Дыбовский: Я не понимаю…

кТ: В какой плоскости лежит этот твой «почти наш, но не наш мир»? Хочется понять конкретнее, во что именно был влюблён Николай Дыбовский, что его под­вигло?

Дыбовский: Ну… Это очень трудно объяснить.

кТ (ехидно): А кто сказал, что будет легко?

Дыбовский: Скажи, у тебя разве никогда не случалось такого? Ты разве не замечаешь, что жизнь вокруг нас не одна? Что мы часто многого не замечаем, а оно/она/они – тут, возле нас, под боком…

кТ: Да, замечал неоднократно и замечаю до сих пор.

Дыбовский: … Причём, совершенно невероятно разные, понимаешь? Что, бывает, складывается такая, настолько удачная конфигурация всех абсолютно обстоятельств. Начиная от внешней красоты, которая тешит глаз, которая накладывается на удивительную красоту людей, что тебя окружают – и внутреннюю и духовную. Всё это умножается на какую-то колоссальную творческую энергетику этих людей. Когда все эти красивые, умные, счастливые или несчастные, определенные люди – каждый из них – буквально каждой минутой своей жизни что-то создаёт, он зажигает других, и всё это превращается в какой-то потрясающий протуберанец, по­нимаешь? Хочется только, чтобы это продолжалось вечно. Но, вечно, к сожалению, такое не продолжается, и очень бы­стро умирает.

кТ: Это… смотря что понимать под «создающим» и «прекрасным». Все люди, по сути, прекрасны. Та самая людская масса, которую более-менее продвинутые люди привыкли называть толпой и быдлом. Каждый человек из этой самой толпы по-своему прекрасен и уникален. Про­сто жизнь у них серая и однообразная, и заставляет, по­мимо их воли, распространять эту серость на других лю­дей. Те, в свою очередь, распространяют её дальше… В ре­зультате получаем ту самую серую массу с редкими ис­корками. Если собрать все эти искорки вместе, тогда да, получается искомый и видимый тобой мир, так? Другое дело, что я просто не понимаю, каким образом тебе удаётся видеть такой мир, мир искорок (тут кТ, честно говоря, забыл, что Дыбовский не любит слово «мир» и начал его радостно использовать) — где ты сталкиваешься с та­кой их концентрацией? Это элитный клуб, секта, про­сто закрытая компания?

• • •

Воспроизведите без изменений фрагмент интервью, который начинается со слов «кТ: Да, замечал» и заканчивается словами «очень бы­стро умирает.».

Строки, содержащиеся в наборе данных:
• • •

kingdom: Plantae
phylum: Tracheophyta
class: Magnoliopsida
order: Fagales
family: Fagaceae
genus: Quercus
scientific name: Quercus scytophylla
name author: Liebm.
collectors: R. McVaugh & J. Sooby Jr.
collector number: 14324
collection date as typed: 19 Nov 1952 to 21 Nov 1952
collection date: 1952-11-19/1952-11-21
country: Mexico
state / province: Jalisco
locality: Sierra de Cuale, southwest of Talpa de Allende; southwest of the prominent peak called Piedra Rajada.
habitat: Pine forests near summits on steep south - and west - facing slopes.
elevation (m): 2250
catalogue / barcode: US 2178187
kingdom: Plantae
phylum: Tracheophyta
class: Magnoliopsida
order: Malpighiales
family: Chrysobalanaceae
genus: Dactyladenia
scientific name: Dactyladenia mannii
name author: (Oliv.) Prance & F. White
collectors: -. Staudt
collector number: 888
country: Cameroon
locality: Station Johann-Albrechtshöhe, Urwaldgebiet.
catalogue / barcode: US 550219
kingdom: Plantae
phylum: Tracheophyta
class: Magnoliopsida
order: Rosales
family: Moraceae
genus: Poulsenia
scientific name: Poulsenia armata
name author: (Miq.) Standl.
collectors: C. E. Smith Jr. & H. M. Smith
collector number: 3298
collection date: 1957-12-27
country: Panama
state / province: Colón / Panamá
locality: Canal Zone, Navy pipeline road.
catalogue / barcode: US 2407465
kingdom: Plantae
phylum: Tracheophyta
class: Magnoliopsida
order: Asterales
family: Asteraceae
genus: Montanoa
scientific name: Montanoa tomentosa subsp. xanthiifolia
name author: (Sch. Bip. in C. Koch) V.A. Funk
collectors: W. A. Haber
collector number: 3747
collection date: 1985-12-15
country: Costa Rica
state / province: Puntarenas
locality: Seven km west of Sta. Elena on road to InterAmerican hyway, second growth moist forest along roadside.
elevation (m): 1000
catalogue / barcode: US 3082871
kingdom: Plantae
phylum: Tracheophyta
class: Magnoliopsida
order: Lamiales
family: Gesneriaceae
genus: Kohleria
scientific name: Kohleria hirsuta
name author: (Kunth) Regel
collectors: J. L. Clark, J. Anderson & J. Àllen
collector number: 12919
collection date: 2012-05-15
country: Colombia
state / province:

• • •

● **РЕЗУЛЬТАТ**:
кТ: Да, замечал неоднократно и замечаю до сих пор.

Дыбовский: … Причём, совершенно невероятно разные, понимаешь? Что, бывает, складывается такая, настолько удачная конфигурация всех абсолютно обстоятельств. Начиная от внешней красоты, которая тешит глаз, которая накладывается на удивительную красоту людей, что тебя окружают – и внутреннюю и духовную. Всё это умножается на какую-то колоссальную творческую энергетику этих людей. Когда все эти красивые, умные, счастливые или несчастные, определенные люди – каждый из них – буквально каждой минутой своей жизни что-то создаёт, он зажигает других, и всё это превращается в какой-то потрясающий протуберанец, по­нимаешь? Хочется только, чтобы это продолжалось вечно. Но, вечно, к сожалению, такое не продолжается, и очень бы­стро умирает.